2. HSC 1596.8595(c)(1-4) Licensee did not comply to section cited above. LPA observed that LIC9224 Acknowledgement of Receipt of Licensing Reports for Type A Deficiency issued on 4/28/2023 have not yet been completed and signed by parents as per AB633 requirements.

LPA notes that plans of correction for Type A deficiencies cited on 05/09/23 were submitted by Shelley Gonzales, facility Regional Manager to LPA Cruz via email on 05/10/23.

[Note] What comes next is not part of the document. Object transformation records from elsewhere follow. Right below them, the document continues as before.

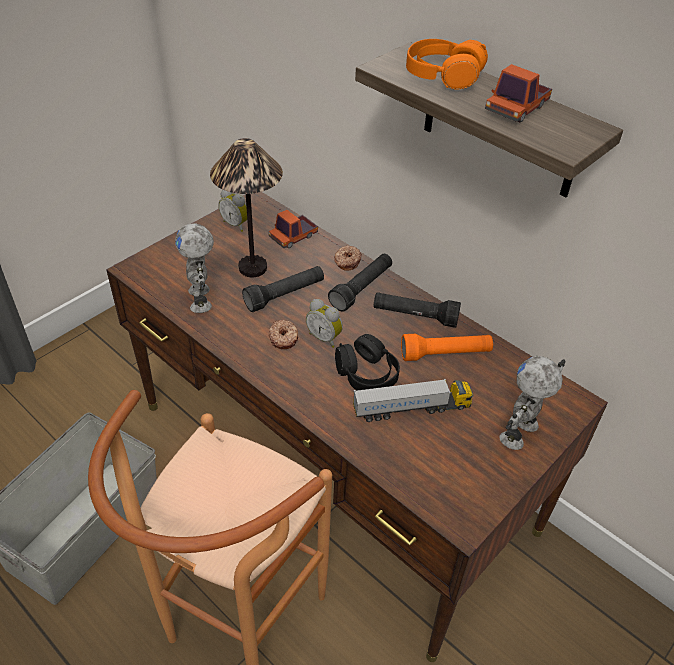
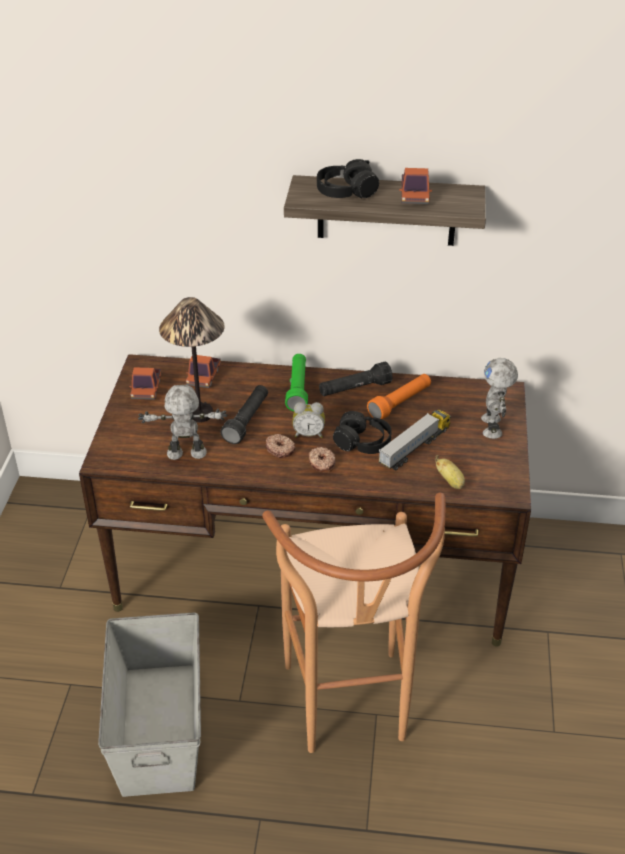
camera: 35 degrees left, 5 degrees down
(202, 299) = (186, 454): toy robot -> toy robot turned 135 degrees clockwise
(236, 224) = (146, 389): alarm clock -> toy truck
(347, 261) = (265, 375): donut -> donut (321, 463)
(362, 289) = (297, 389): black flashlight -> green flashlight
(411, 468) = (450, 481): none -> banana
(443, 76) = (346, 191): orange headphones -> black headphones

Civil Penalty Assessment LIC421CC was completed and signed during today's visit.
No deficiencies cited during today's inspection. An exit interview was conducted with Claire Brady, facility Director.

A NOTICE OF SITE VISIT WAS ISSUED AND MUST REMAIN POSTED FOR 30 DAYS.
SUPERVISORS NAME: Diana Stephenson
LICENSING EVALUATOR NAME: Janette Cruz
LICENSING EVALUATOR SIGNATURE: DATE: 05/24/2023
I acknowledge receipt of this form and understand my licensing appeal rights as explained and received.
FACILITY REPRESENTATIVE SIGNATURE: DATE: 05/24/2023
This report must be available at Child Care and Group Home facilities for public review for 3 years.